Die Evakuierung südasiatischer Bürger aus der chinesischen Stadt Wuhan könnte eine dicht besiedelte Region dem Coronavirus aussetzen. Ist Südasien bereit, mit der möglichen Ausbreitung dieses tödlichen Virus umzugehen?
Das philippinische Gesundheitsministerium bestätigte am Sonntag, dass ein 44-jähriger Chinese aufgrund von Komplikationen mit dem Coronavirus im Land gestorben ist – es war der erste Tod außerhalb Chinas, der dem Virus zugeschrieben wurde. Der Mann stammte aus Wuhan, dem Epizentrum des Virus in China, und war am 21. Januar auf den Philippinen eingetroffen.
Der philippinische Tod zeigt das Ausmaß der Probleme, mit denen asiatische Länder bei der Bekämpfung der Coronavirus-Pandemie konfrontiert sind.
Coronavirus-Fälle wurden in einer Reihe asiatischer Gebiete gemeldet, darunter in Indien, Hongkong, Japan, Macao, Nepal, Singapur, Sri Lanka, Südkorea, Taiwan und Thailand.
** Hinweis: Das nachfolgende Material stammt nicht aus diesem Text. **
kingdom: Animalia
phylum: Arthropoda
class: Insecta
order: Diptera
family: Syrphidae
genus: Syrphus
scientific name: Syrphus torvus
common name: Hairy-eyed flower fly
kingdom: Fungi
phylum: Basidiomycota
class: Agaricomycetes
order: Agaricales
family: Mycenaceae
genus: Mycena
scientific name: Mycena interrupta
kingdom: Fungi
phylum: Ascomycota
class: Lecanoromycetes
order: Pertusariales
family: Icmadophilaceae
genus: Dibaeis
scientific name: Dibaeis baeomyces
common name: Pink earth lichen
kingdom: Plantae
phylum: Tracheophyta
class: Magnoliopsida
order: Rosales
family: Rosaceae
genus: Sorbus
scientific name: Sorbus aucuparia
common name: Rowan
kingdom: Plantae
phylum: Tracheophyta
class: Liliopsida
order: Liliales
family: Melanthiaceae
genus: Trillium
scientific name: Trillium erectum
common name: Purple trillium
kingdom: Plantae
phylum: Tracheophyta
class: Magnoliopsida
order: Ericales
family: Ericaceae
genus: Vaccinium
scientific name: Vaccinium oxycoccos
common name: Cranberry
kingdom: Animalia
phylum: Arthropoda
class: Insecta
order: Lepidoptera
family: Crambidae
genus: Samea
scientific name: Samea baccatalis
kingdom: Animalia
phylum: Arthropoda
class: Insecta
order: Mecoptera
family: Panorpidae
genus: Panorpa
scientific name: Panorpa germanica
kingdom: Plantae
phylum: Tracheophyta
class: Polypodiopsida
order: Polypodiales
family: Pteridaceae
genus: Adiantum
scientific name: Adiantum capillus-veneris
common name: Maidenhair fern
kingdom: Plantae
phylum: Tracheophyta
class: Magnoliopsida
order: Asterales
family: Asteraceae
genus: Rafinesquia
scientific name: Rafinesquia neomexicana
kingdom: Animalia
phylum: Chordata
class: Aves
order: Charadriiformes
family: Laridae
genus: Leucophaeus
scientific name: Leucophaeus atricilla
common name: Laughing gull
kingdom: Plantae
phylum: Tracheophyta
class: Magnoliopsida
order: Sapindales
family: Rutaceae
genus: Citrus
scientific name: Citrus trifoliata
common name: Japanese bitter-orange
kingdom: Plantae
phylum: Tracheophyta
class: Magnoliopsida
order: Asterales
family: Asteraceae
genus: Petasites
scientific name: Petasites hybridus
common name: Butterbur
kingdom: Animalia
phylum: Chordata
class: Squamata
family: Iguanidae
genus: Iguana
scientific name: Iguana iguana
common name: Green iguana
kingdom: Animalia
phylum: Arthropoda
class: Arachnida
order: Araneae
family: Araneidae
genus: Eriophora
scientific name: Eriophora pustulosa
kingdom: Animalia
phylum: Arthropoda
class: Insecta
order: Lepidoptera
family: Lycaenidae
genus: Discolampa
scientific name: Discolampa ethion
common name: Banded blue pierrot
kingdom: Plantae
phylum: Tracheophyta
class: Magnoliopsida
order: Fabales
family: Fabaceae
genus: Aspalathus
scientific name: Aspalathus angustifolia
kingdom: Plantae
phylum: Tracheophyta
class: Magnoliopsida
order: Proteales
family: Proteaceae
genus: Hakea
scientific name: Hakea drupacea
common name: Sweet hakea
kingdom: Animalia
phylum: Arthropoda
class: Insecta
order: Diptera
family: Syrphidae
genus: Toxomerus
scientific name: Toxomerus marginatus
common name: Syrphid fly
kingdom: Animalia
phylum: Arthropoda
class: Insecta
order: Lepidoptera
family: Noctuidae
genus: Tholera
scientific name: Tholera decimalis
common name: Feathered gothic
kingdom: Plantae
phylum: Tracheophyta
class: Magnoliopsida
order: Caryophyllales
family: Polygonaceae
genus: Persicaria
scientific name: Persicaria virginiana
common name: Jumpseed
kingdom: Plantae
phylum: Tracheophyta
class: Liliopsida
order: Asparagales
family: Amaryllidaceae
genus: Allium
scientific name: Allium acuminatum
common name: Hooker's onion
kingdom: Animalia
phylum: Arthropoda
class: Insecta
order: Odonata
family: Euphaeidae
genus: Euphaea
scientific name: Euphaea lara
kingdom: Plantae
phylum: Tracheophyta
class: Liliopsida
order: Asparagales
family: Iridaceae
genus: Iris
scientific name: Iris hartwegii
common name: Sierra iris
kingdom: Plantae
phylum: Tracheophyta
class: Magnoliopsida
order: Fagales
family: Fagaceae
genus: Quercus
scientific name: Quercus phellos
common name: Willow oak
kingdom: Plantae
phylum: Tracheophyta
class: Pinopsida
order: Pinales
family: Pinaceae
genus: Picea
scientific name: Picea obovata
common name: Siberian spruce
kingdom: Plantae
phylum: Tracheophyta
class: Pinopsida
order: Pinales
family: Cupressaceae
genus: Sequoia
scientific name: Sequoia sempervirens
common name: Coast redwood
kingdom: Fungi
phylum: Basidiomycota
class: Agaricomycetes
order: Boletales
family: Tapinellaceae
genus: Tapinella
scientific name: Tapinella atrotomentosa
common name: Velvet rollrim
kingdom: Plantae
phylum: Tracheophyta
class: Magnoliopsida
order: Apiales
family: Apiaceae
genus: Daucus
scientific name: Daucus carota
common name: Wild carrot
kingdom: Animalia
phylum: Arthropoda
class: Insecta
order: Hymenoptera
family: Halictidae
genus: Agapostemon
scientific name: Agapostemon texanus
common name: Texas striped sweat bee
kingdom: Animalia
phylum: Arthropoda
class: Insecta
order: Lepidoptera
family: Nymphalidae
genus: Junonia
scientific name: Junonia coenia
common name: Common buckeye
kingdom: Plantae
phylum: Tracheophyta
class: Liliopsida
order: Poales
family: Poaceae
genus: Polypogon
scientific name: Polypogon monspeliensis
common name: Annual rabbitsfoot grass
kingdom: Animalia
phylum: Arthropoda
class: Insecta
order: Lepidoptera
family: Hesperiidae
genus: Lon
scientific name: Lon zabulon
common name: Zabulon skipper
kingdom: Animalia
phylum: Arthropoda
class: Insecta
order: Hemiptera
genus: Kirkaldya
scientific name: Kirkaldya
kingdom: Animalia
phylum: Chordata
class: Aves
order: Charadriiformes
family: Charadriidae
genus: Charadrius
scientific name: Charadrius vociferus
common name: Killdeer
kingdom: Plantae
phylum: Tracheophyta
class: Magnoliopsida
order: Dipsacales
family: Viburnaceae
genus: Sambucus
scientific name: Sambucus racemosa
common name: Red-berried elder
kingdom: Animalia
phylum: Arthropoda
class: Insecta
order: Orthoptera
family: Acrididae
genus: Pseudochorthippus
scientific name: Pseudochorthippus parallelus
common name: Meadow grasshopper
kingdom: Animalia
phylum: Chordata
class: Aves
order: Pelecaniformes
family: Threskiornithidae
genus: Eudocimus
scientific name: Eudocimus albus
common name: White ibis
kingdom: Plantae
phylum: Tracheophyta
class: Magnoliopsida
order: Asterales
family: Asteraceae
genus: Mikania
Mindestens 304 Todesfälle und mehr als 14.380 Fälle in China.
Die Regierungen dieser asiatischen Länder ergreifen Maßnahmen, um eine weitere Ausbreitung des Virus zu verhindern, haben jedoch viele Schwierigkeiten, die Pandemie einzudämmen. Im Gegensatz zu westlichen Ländern, in denen an Flughäfen und anderen Orten ein geeigneter Quarantänemechanismus vorhanden ist – und in denen den Patienten medizinische Einrichtungen zur Verfügung stehen -, sind viele Länder in Süd- und Ostasien nicht auf die Bewältigung der Situation vorbereitet. Eine mögliche Ausbreitung des Coronavirus in diesen Ländern könnte sich als katastrophal herausstellen.